Still, the number of pediatric-tested remedies is exceeded by the number of FDA-approved prescription medicines that have not specifically been tested for safe and efficacious use in pediatric patients.
The AAP statement indicates that clinicians' decision making in this instance "should always be guided by the best available evidence and the importance of the benefit for the individual patient. Practitioners are in agreement regarding the importance of practicing evidence-based medicine. However, for the pediatric population, gold standard clinical trials are often not available, so practitioners must rely on either less definitive information, such as expert opinion for the age group that they are treating, or use evidence from a different population to guide practice."
The FDA does not regulate the practice of medicine, according to the statement. "The administration of an approved drug for a use that is not approved by the FDA is not considered research and does not warrant special consent or review if it is deemed to be in the individual patient’s best interest," the policy statement explains.
"To conform to accepted professional standards, the off-label use of a drug should be done in good faith, in the best interest of the patient, and without fraudulent intent," according to Kathleen A. Neville, MD, from the AAP Committee on Drugs, and coauthors.
According to the statement,
  • clinicians are responsible for deciding which medicine at which dose the pediatric patient will receive for which purpose;
  • pediatricians should continue to advocate for incentives and requirements that promote the study of medicines in children;
  • physician researchers should conduct well-designed pediatric drug studies or collaborate in them;
  • journals should publish studies about well-designed trials, irrespective of the results; and
  • institutions and payers should not settle for label revisions as the sole determinant of which medicines to include in formularies.
The statement draws a distinction between individual clinician decision making on the behalf of individual patients and the active promotion of off-label use that is prohibited, whether by the sponsor or by the clinician speaking on behalf of the sponsor.
Truly investigational off-label prescriptions should be done in the context of a well-designed clinical trial, the statement indicates.
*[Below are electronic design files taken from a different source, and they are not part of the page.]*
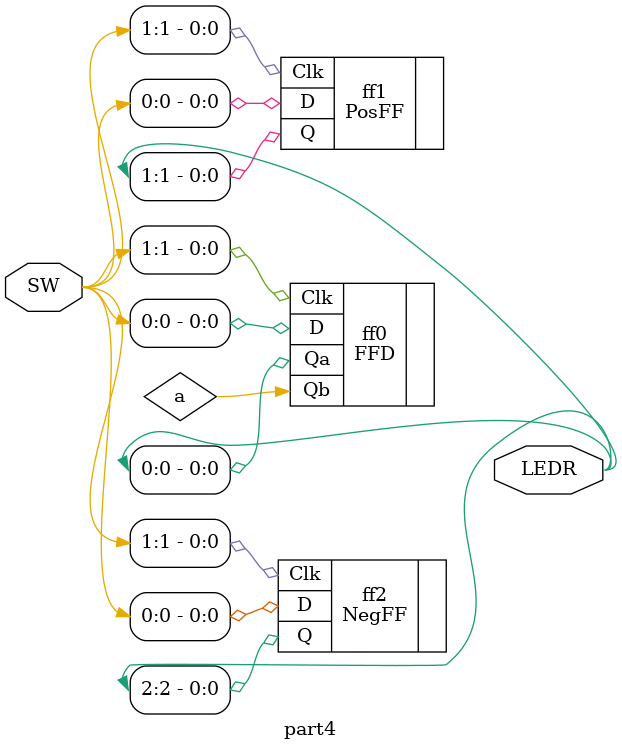
<source format=sv>
module part4(SW,LEDR);
	output logic[2:0] LEDR;
	input logic[1:0] SW;
	logic a;
	
	FFD ff0(
		.D(SW[0]), 
		.Clk(SW[1]), 
		.Qa(LEDR[0]),
		.Qb(a)
	);
	
	PosFF ff1(
		.D(SW[0]), 
		.Clk(SW[1]), 
		.Q(LEDR[1])
	);
	
	NegFF ff2(
		.D(SW[0]), 
		.Clk(SW[1]), 
		.Q(LEDR[2])
	);
	
endmodule

</source>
Patients and their legal guardians should be duly informed, and clinicians should document consent to proceed. In addition, because off-label prescriptions can heighten liability risks for practitioners, the statement counsels clinicians to document their decision-making process in the patient's record.
"Off-label drug use remains an important public health issue, especially for infants, young children, and children with rare diseases," Dr. Neville and the AAP committee coauthors conclude. "Evidence, not label indication, remains the gold standard from which practitioners should draw when making therapeutic decisions for their patients."
The study authors have disclosed no relevant financial relationships.
Pediatrics. Published online February 24, 2014.
COMMENTS: This is an important document, since many drugs, especially cold medications that are used in children in India are also not approved below 2 years age. Pediatricians can thus continue to use some medicines off-label if they feel that the individual benefits are likely to exceed potential side-effects, and no alternatives exist.